If you think teaching is easy, you clearly haven’t spent the day in a K-12 classroom in a very long time. When many of us were young enough to be students ourselves, the classroom environment was very different than it is today. Teachers feel the weight of these changes every day, doing anything and everything they can just to get by.

In the first two articles, we focused on the many unpaid overtime hours teachers work and the mental, physical, and sexual abuse teachers face at the hands of students. In this final article, we will discuss the out-of-pocket expenses that teachers’ pay to help their students. 

Poor pay for the teaching profession is a well-known fact.
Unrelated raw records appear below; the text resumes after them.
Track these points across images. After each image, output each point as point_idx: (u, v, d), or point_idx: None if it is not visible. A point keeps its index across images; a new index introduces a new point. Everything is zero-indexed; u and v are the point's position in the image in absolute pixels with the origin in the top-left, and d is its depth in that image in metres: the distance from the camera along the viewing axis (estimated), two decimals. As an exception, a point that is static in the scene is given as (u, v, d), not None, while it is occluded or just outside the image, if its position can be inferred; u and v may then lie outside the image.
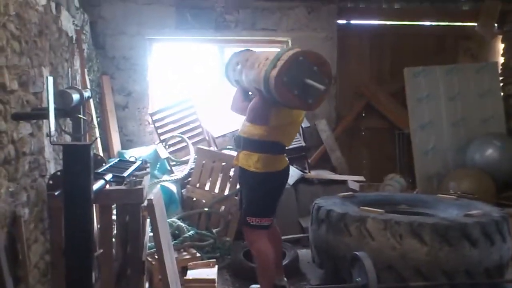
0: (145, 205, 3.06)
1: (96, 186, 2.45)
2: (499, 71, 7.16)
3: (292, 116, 3.49)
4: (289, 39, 6.92)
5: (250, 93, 3.69)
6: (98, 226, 3.10)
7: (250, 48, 3.88)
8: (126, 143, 6.52)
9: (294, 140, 5.95)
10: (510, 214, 4.29)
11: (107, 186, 2.85)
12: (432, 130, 6.62)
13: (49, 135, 2.22)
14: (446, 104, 6.68)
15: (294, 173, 5.70)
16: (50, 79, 2.40)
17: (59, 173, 2.92)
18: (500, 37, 7.55)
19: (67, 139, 3.68)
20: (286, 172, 3.60)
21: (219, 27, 6.76)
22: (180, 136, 6.01)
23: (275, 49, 7.08)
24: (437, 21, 7.51)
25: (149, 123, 6.52)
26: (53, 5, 3.97)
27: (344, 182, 5.86)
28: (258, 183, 3.46)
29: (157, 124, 6.11)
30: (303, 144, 6.07)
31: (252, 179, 3.49)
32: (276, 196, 3.58)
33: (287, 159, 3.60)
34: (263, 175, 3.44)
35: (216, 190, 5.22)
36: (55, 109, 2.44)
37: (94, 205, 3.28)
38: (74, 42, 4.91)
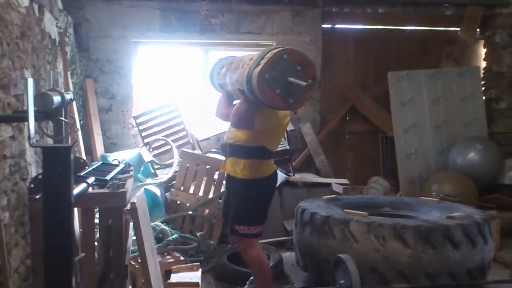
0: (128, 208, 3.04)
1: (78, 189, 2.42)
2: (481, 76, 7.25)
3: (277, 119, 3.46)
4: (274, 43, 6.93)
5: (234, 98, 3.67)
6: (80, 229, 3.07)
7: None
8: (110, 146, 6.48)
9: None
10: (491, 216, 4.35)
11: (90, 189, 2.83)
12: (415, 134, 6.67)
13: (29, 137, 2.19)
14: (429, 108, 6.73)
15: (278, 176, 5.69)
16: (30, 80, 2.37)
17: (40, 176, 2.88)
18: (482, 42, 7.65)
19: (49, 141, 3.65)
20: (274, 178, 3.59)
21: (204, 30, 6.75)
22: (164, 139, 5.98)
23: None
24: (421, 26, 7.59)
25: (133, 126, 6.48)
26: (36, 7, 3.94)
27: (328, 185, 5.89)
28: (246, 190, 3.44)
29: (141, 127, 6.07)
30: (288, 147, 6.09)
31: (239, 186, 3.47)
32: (265, 203, 3.56)
33: (274, 165, 3.59)
34: (250, 182, 3.43)
35: (201, 193, 5.21)
36: (35, 111, 2.41)
37: (76, 208, 3.26)
38: (57, 44, 4.87)
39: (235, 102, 3.63)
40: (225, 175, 3.70)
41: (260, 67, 2.92)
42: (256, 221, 3.47)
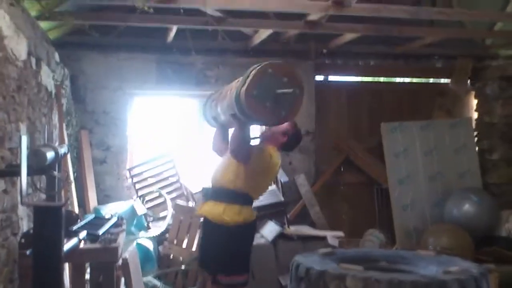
0: (120, 263, 3.00)
1: (69, 244, 2.39)
2: (473, 127, 7.32)
3: (269, 162, 3.47)
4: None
5: (229, 131, 3.66)
6: (71, 285, 3.01)
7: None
8: (103, 198, 6.40)
9: (273, 195, 5.95)
10: (489, 270, 4.29)
11: (81, 244, 2.79)
12: (410, 185, 6.66)
13: (21, 195, 2.17)
14: (422, 159, 6.75)
15: (273, 228, 5.65)
16: (24, 138, 2.37)
17: (31, 231, 2.84)
18: (473, 93, 7.78)
19: (42, 196, 3.61)
20: (254, 225, 3.53)
21: (200, 82, 6.83)
22: (158, 191, 5.95)
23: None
24: (412, 78, 7.73)
25: (127, 178, 6.45)
26: (33, 60, 4.00)
27: (324, 238, 5.82)
28: (226, 237, 3.35)
29: (135, 179, 6.05)
30: (282, 199, 6.05)
31: (218, 232, 3.38)
32: (247, 250, 3.48)
33: (254, 212, 3.52)
34: (230, 228, 3.34)
35: (194, 248, 5.13)
36: (28, 167, 2.40)
37: (67, 263, 3.20)
38: (53, 96, 4.92)
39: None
40: (201, 219, 3.61)
41: (246, 85, 2.93)
42: (241, 269, 3.39)
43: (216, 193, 3.47)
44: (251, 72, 3.01)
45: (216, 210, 3.40)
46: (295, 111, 3.07)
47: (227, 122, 3.56)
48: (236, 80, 3.21)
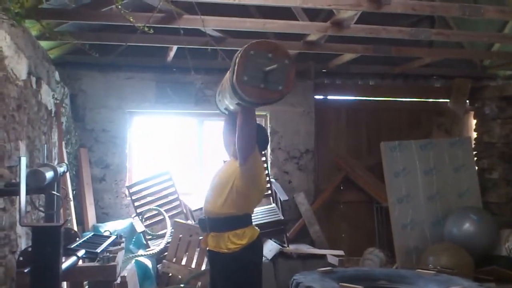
0: (118, 282, 2.98)
1: (67, 263, 2.38)
2: (473, 146, 7.33)
3: (261, 161, 3.47)
4: (267, 113, 7.05)
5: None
6: (68, 305, 2.99)
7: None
8: (102, 216, 6.40)
9: (273, 214, 5.94)
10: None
11: (80, 262, 2.78)
12: (409, 204, 6.64)
13: (19, 216, 2.17)
14: (422, 178, 6.73)
15: (272, 247, 5.64)
16: (24, 159, 2.37)
17: (29, 248, 2.84)
18: (472, 112, 7.82)
19: (41, 214, 3.61)
20: (260, 242, 3.44)
21: (199, 101, 6.87)
22: (157, 209, 5.93)
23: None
24: (411, 98, 7.76)
25: (126, 195, 6.44)
26: (33, 79, 4.03)
27: (323, 256, 5.80)
28: (234, 264, 3.24)
29: (134, 197, 6.04)
30: (282, 217, 6.03)
31: (226, 263, 3.27)
32: (259, 272, 3.37)
33: (257, 228, 3.43)
34: (237, 253, 3.24)
35: (193, 265, 5.11)
36: (27, 186, 2.40)
37: (65, 282, 3.18)
38: (53, 115, 4.93)
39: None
40: (207, 251, 3.48)
41: (235, 75, 2.89)
42: None
43: (215, 223, 3.34)
44: (236, 59, 2.95)
45: (222, 241, 3.28)
46: (290, 82, 2.98)
47: (236, 111, 3.47)
48: (229, 71, 3.19)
Teaching wages have been stagnant for many decades.   The requirements to become a teacher, including continued CE credit requirements to renew a teaching license, have continued to grow.  For many it has become cost-prohibitive to enter, or continue, in the profession.
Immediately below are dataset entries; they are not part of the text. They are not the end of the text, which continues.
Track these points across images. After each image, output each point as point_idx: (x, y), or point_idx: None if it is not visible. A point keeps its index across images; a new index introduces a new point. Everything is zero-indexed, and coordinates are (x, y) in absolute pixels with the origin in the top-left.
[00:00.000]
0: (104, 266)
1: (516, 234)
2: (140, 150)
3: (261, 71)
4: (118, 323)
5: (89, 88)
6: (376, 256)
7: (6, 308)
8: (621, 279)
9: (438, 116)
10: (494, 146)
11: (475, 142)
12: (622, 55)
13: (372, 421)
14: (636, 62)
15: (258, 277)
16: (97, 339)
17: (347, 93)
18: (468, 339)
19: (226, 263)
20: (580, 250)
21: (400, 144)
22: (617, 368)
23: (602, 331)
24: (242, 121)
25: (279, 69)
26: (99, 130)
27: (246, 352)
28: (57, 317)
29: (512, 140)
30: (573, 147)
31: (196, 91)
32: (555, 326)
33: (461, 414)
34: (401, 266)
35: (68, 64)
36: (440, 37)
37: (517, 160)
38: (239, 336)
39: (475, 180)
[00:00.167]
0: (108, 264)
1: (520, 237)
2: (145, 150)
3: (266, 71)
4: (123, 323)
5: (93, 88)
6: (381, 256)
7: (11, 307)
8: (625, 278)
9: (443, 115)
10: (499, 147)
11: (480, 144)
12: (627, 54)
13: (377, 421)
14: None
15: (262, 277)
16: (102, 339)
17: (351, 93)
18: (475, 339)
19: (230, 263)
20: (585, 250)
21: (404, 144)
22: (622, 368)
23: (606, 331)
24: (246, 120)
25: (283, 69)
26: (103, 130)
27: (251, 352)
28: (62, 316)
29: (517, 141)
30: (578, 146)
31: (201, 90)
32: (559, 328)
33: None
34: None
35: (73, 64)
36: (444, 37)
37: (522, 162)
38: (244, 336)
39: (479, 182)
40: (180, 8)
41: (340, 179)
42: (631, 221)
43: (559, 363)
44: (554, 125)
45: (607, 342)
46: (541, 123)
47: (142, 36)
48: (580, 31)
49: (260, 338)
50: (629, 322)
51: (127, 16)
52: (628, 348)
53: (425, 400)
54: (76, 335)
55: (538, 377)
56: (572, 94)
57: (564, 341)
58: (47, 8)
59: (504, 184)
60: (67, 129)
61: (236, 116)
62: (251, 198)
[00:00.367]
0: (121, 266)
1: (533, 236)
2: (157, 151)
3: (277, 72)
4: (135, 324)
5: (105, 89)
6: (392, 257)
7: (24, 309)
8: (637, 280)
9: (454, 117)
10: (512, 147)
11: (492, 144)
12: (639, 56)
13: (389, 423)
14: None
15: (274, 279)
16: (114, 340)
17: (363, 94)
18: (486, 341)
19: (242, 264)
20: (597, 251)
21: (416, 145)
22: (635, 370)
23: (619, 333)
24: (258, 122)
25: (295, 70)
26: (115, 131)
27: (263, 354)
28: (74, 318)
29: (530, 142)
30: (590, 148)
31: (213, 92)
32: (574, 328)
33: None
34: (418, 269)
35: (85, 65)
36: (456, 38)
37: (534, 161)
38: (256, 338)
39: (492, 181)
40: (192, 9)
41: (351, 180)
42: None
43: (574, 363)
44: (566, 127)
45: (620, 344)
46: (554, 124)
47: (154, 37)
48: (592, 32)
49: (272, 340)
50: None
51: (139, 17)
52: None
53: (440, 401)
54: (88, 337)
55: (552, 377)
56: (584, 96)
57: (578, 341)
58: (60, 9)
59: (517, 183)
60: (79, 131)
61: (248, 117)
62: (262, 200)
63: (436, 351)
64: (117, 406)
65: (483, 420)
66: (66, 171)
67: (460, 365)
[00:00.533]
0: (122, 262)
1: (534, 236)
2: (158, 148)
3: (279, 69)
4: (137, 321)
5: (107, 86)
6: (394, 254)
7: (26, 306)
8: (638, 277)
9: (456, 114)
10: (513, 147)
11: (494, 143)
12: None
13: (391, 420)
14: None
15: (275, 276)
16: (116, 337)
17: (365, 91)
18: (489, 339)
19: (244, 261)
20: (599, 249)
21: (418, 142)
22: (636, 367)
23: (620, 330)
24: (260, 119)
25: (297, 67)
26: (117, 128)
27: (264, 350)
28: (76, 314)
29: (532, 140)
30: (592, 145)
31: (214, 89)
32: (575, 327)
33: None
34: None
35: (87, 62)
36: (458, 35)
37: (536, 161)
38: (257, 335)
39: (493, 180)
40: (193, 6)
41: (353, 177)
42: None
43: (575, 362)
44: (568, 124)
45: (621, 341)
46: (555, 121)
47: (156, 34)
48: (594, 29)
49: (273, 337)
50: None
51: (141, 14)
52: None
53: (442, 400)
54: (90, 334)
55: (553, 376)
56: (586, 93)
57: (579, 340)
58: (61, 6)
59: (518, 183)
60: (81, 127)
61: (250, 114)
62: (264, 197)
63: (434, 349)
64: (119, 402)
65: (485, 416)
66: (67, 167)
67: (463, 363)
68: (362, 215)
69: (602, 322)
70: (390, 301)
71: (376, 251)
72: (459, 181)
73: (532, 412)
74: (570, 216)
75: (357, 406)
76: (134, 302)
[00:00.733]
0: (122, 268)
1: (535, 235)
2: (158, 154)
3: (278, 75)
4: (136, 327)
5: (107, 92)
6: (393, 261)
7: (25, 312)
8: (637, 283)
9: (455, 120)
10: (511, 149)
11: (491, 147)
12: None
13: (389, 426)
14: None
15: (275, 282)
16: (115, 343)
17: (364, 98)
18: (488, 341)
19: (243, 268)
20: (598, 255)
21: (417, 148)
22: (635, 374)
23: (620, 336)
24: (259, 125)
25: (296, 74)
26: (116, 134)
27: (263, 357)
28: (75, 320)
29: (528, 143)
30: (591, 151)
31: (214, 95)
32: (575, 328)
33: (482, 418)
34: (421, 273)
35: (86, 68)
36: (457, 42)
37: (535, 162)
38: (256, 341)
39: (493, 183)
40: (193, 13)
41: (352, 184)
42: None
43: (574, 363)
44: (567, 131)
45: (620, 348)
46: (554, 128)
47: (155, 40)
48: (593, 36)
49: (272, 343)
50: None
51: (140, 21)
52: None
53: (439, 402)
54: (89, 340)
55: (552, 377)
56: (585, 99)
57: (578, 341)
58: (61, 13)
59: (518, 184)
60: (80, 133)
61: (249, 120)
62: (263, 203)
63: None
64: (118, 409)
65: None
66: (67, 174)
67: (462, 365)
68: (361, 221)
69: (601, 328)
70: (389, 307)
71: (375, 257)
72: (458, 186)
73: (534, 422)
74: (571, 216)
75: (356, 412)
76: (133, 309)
What is often not known is how much teachers pay out of their pocket to take care of students in need.

Teachers spend an average of $511 each year for school supplies.  Approximately one out of four teachers spend more than $750 a year on things like books, paper, pencils, markers, crayons, and tissues.

Many school districts provide a very small stipend for classroom supplies, while others provide zero funds.  Approximately 45% of teachers receive no supplies for students from parents,  This means, if the student is to do the work in class, the teacher foots the bill for pens, pencils, paper, etc.   

While $511 or $750 a year may not seem like a lot of money remember that teacher’s salaries are low, in comparison to other careers.  With the increase in health care benefits, having to contribute more to retirement plans, and the cost of required continuing education programs, having to personally buy supplies for their job is an extra financial burden.  Many teachers will buy clothing, coats, shoes, backpacks, sanitary products, food and other things for students in need.  These purchases are in addition to the school supplies. 

In no other profession does anyone pay for the supplies needed to do the job.  They certainly don’t come to work expecting to pay for personal care products, clothing and food for others.  Yet many teachers unselfishly buys students those things that will make them successful.  

There’s no one like a teacher.  They deserve more than they get.  Respect, support, better pay, better working conditions are areas that need to be viewed, reviewed and improved.